== Supplied information

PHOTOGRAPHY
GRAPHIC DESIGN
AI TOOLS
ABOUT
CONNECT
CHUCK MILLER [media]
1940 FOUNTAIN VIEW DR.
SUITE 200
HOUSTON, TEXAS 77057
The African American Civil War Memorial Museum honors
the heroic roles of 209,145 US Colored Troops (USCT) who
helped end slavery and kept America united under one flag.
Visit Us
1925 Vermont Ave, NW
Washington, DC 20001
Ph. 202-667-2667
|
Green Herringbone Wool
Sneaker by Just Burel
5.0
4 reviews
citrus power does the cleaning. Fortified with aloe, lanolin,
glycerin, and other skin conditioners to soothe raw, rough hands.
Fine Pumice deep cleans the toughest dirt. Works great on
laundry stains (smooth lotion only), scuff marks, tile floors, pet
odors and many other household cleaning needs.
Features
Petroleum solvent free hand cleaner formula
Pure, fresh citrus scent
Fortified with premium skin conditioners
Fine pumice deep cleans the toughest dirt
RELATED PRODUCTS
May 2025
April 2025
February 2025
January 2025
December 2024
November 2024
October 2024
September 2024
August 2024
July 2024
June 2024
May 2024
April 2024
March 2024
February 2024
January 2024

====
== Supplied information

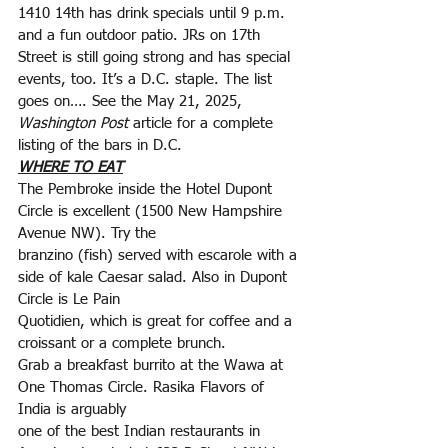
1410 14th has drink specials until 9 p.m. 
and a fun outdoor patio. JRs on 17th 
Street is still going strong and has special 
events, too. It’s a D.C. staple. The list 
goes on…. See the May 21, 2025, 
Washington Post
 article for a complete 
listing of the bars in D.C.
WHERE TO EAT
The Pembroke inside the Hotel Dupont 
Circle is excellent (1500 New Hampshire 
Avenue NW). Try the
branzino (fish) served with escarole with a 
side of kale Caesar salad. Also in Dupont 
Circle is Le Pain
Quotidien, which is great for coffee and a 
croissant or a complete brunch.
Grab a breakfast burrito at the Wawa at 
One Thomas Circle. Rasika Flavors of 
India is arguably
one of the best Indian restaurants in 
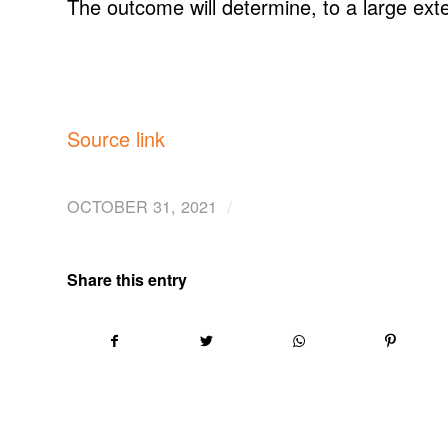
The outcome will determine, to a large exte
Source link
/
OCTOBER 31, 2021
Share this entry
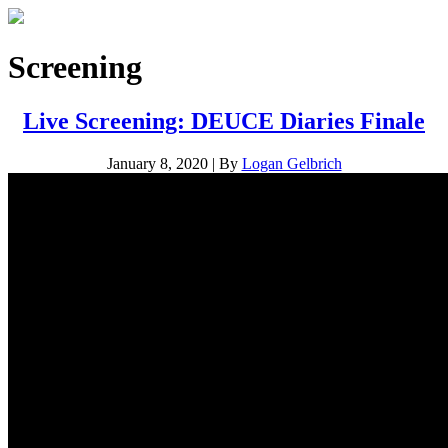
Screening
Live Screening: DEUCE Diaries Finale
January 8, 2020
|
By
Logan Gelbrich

====
== Supplied information

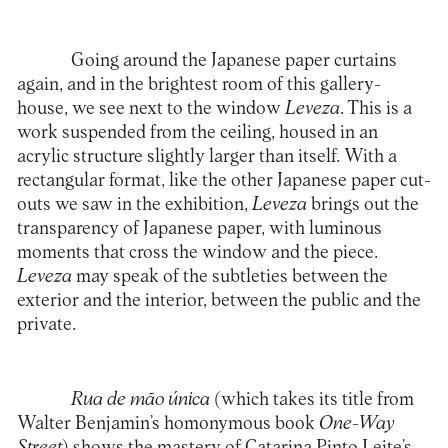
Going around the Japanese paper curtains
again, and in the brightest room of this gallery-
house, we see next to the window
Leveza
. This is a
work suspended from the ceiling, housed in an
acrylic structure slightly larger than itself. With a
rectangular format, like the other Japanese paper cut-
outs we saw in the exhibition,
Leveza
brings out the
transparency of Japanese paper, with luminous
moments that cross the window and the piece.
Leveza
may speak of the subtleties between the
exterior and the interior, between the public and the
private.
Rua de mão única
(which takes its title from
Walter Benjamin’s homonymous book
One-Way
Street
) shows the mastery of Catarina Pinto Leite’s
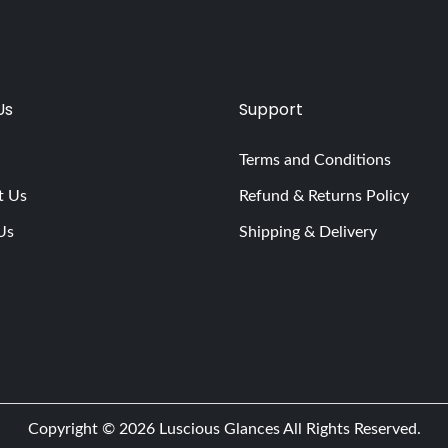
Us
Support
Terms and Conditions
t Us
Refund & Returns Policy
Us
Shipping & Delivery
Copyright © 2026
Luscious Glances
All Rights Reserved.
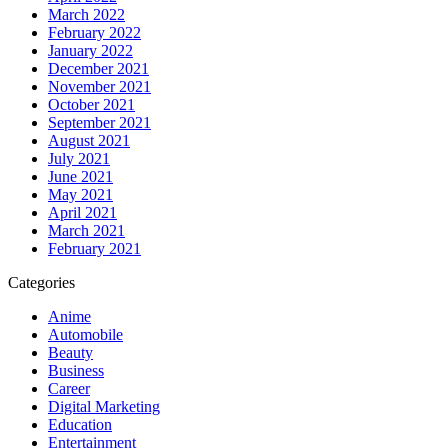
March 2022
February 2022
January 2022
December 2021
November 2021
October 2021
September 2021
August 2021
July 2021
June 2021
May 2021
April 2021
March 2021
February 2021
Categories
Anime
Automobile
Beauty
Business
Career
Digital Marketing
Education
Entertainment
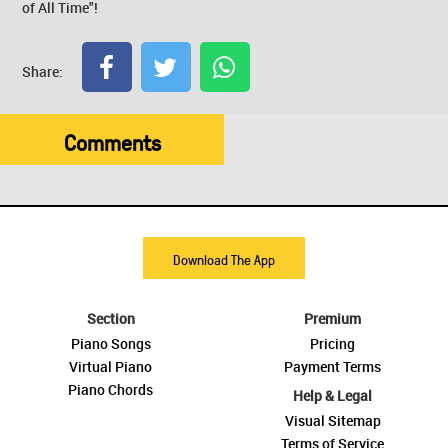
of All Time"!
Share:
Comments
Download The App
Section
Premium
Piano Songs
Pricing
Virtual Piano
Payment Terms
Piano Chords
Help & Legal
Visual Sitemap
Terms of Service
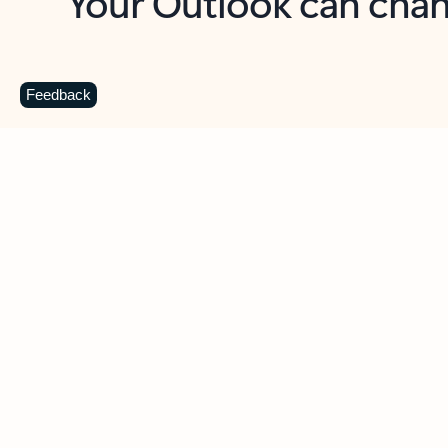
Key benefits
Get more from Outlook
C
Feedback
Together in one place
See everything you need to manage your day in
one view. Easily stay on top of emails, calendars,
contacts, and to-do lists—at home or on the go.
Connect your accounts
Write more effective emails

====

• What the task requires: What is asked for is an exact copy of the lines above from the one containing "1925 Vermont Ave, NW" through the one containing "January 2024", and only those.

• Expected answer:
1925 Vermont Ave, NW
Washington, DC 20001
Ph. 202-667-2667
|
Green Herringbone Wool
Sneaker by Just Burel
5.0
4 reviews
citrus power does the cleaning. Fortified with aloe, lanolin,
glycerin, and other skin conditioners to soothe raw, rough hands.
Fine Pumice deep cleans the toughest dirt. Works great on
laundry stains (smooth lotion only), scuff marks, tile floors, pet
odors and many other household cleaning needs.
Features
Petroleum solvent free hand cleaner formula
Pure, fresh citrus scent
Fortified with premium skin conditioners
Fine pumice deep cleans the toughest dirt
RELATED PRODUCTS
May 2025
April 2025
February 2025
January 2025
December 2024
November 2024
October 2024
September 2024
August 2024
July 2024
June 2024
May 2024
April 2024
March 2024
February 2024
January 2024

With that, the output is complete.